HH: We wanted people to experience what it’s like to stand in the middle of a choir and listen. That moment when you’re standing in the middle conducting and you have voices coming at you from all around, very much like Spem in Alium. It’s this overwhelming feeling of beauty and the marvel of human co-ordination.
You’ve spoken of making each stage of the process a work of art, including the training data, or recordings. How do you make an art from training your AI with the recordings?
MD: For a work like this, you have to go through a laborious process of tagging the recordings—for example [with the names of choirs from] Bristol, Salford or Penarth—so that you can “invoke” them when the AI model is trained. This is a creative act: the way in which you categorise data to go into a model. It’s like mind mapping—how you want to organise the data for future referral.
If you get some of that wrong, whether it’s the tagging, the quality of the recording, or in training the AI, you can “overfit” the model, so that it can only produce a bad version of [a recording you apply it to]. So it’s this negotiation or sweet spot of training a model that is flexible enough to come up with its own stuff. And that’s where the art is.
The name of the project: is it a call inviting a musical and collaborative response; or a community call to action to build a better AI world?
MD: It can be read both ways. We’ve been doing a lot of call and response music. Not only with these recordings, but generally. There’s also something about a higher calling—contributing to something greater than oneself. But we’ve been discussing a lot the idea of a “public AI”—of produc[ing] beautiful data for the benefit of everybody.
Biographies
Holly Herndon
Born: Johnson City, Tennessee, 1980.
Educated: MFA, Mills College, Oakland; PhD, Stanford University Center for Computer Research in Music and Acoustics.
Teaching: Fellow, Berlin Artistic Research Programme 2024-25.
Mat Dryhurst
Born: Solihull, Warwickshire, 1984.
Education: Media arts degree, Royal Holloway College, London University 2000-03.
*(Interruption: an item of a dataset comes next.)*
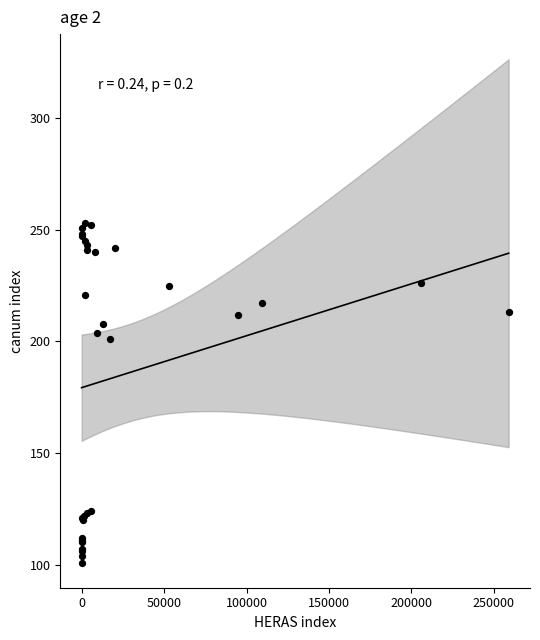

What Y value in the scatter plot is closest to 177?

201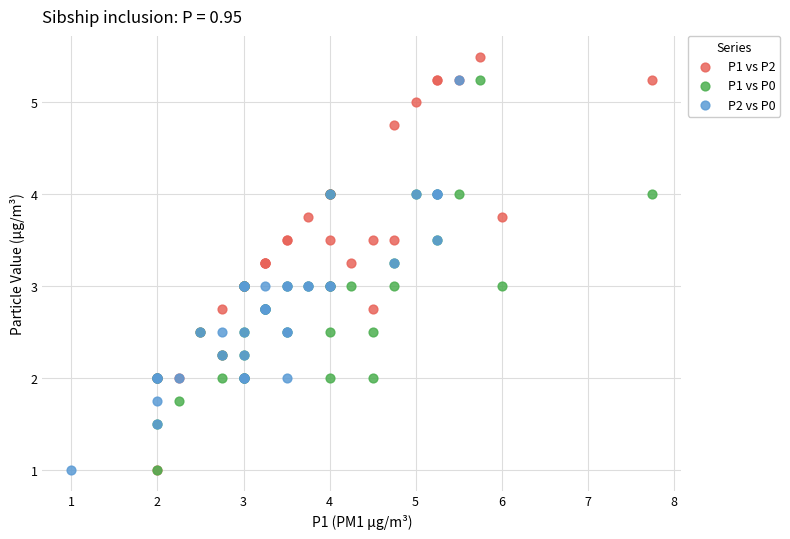

Which series reaches the maximum Y coordinate?

P1 vs P2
Teaching: Clive Davis Institute of Recorded Music, New York University (NYU); European Graduate School; formerly director of programming, Gray Area, San Francisco.
Key collaborative works
Research: Sonic Movement, into the sound of electric vehicles (2013, for Semcon); Antikythera Programme on planet-scale computing, Berggruen Institute; Moviment, Centre Pompidou, Paris, 2023.
Music: Chorus (2014), Platform (2015), Proto (2019), touring to Barbican, London, Kunstverein, Hamburg, and Volksbühne, Berlin; Expanding Intimacy, Solomon R. Guggenheim Museum, New York, 2014; supporting act, Radiohead tour, 2016; I’M HERE 17.12.2022 5:44 (2023).
Audiovisual art: The NFT series Infinite Images (2021/22); Classified (2021); Play from Memory—part of Sound Machines (2024, with MoMA and Feral File)
AI models and tools: Holly+ (2021); xHairyMutantx (2024), 2024 Whitney Biennial; The Call, Serpentine, London, 2024.
Organisations: Co-founded Spawning—and a website, Am I Being Trained?—to build a consent layer for AI, 2022.
Holly Herndon and Mat Dryhurst, The Call, Serpentine North, London. Design by sub. Presented in collaboration with 10F1 until 2 February 2025.